WORKING DATA Start Marker

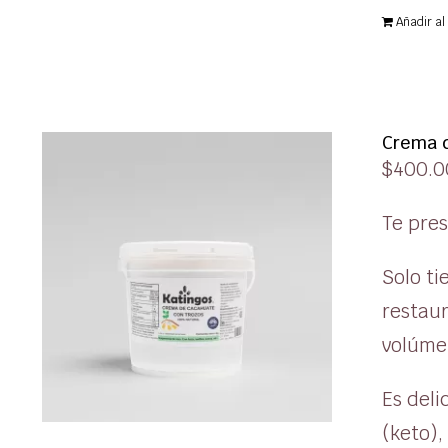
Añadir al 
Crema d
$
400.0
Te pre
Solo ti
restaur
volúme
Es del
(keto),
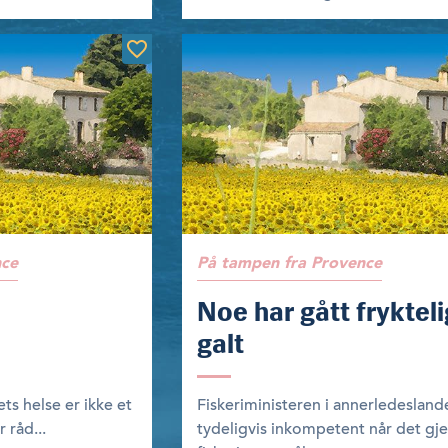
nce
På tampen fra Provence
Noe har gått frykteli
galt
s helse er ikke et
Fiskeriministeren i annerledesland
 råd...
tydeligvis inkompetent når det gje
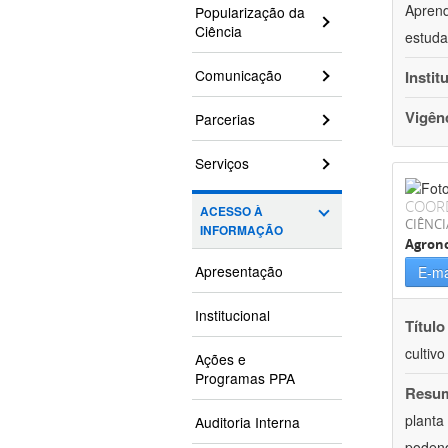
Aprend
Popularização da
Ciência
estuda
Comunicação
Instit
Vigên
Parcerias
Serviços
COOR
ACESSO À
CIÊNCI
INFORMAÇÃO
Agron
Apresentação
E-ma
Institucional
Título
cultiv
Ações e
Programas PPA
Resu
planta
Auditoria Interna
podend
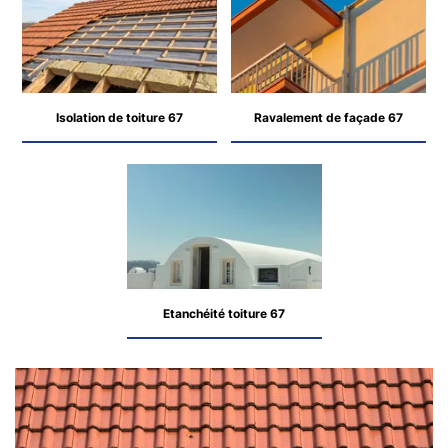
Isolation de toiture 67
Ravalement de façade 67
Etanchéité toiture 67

WORKING DATA End Marker
WORKING DATA Start Marker

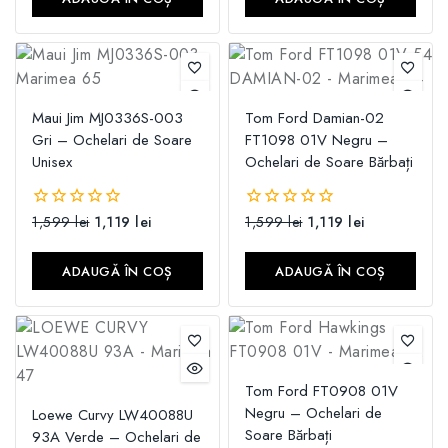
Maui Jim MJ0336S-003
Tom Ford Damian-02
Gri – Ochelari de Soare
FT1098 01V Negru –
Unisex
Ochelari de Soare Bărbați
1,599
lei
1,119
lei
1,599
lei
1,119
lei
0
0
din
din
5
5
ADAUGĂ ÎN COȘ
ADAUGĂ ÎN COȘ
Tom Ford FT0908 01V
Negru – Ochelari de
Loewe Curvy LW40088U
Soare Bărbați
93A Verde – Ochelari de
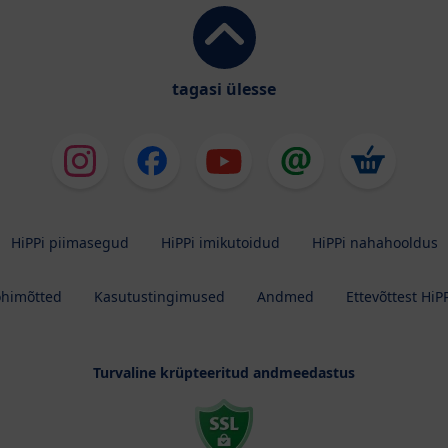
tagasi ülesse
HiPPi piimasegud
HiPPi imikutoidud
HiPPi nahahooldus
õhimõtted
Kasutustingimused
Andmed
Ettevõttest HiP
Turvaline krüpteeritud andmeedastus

WORKING DATA End Marker

▸ WHAT NEEDS TO BE DONE
Your answer should consist of the lines from the line with "HiPPi nahahooldus" to the line with "Turvaline krüpteeritud andmeedastus" above, repeated exactly, both ends included.

▸ RESPONSE BELOW
HiPPi nahahooldus
õhimõtted
Kasutustingimused
Andmed
Ettevõttest HiP
Turvaline krüpteeritud andmeedastus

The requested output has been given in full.